Nul ne pourrait douter des relations bilatérales très denses et historiques entre la France et la Tunisie. Les liens qui nous unissent sont forts et résilients. Pour aller encore plus loin, les deux pays sont toujours prêts à co-investir et  créer de la valeur ajoutée, en axant leur partenariat sur leur complémentarité et synergie.

Les aléas de la conjoncture n’ont jamais altéré les relations tuniso-françaises toujours aussi exceptionnelles et privilégiées. Premier partenaire économique de la Tunisie, premier investisseur et premier marché d’exportation, la France montre souvent des dispositions particulières pour renforcer son partenariat avec la Tunisie.

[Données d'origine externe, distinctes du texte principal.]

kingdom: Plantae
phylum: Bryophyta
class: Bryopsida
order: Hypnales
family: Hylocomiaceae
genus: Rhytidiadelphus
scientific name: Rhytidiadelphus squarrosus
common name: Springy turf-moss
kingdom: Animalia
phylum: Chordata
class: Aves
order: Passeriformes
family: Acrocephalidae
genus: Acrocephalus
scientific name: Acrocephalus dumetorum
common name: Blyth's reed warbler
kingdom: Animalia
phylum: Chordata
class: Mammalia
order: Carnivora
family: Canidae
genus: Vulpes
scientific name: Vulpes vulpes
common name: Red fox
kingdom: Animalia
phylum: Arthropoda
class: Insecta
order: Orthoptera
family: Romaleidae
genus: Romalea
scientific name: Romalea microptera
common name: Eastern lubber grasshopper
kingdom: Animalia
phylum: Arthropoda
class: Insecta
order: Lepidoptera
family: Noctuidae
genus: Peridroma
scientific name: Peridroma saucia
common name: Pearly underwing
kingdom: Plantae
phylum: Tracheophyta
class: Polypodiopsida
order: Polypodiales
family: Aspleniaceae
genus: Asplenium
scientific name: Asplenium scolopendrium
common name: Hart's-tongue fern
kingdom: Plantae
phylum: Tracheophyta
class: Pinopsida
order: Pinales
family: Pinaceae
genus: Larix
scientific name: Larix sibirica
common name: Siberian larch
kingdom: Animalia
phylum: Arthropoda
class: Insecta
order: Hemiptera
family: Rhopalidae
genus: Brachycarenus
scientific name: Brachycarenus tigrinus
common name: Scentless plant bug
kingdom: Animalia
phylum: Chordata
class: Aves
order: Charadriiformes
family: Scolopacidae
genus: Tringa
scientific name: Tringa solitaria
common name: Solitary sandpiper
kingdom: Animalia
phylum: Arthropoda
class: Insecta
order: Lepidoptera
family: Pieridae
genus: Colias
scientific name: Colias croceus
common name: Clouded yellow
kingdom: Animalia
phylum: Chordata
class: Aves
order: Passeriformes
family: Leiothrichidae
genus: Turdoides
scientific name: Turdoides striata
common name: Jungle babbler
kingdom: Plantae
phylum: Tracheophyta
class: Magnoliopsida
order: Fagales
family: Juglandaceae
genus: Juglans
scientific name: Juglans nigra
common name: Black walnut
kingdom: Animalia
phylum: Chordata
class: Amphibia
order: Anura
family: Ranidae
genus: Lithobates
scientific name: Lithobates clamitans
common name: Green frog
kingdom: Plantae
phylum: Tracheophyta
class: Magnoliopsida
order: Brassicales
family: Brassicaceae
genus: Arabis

La dernière visite du Premier ministre français Jean Castex en Tunisie marque l’intérêt accordé des deux côtés de conférer à ces relations une dimension stratégique. Lors de cette visite, Castex s’est engagé à «accompagner les réformes entreprises par les autorités tunisiennes qui visent à accroître son attractivité et à améliorer le climat des affaires», et à donner un souffle nouveau à la coopération économique tuniso-française. « Ces réformes sont importantes pour la Tunisie, pour le peuple tunisien et pour le partenariat franco-tunisien», a souligné le chef du gouvernement français, insistant sur les liens privilégiés entre les deux pays, la France étant le premier partenaire commercial de la Tunisie. Il était aussi question de booster les échanges économiques, notamment à travers la mise en place d’un cadre des affaires favorable à la promotion des investissements.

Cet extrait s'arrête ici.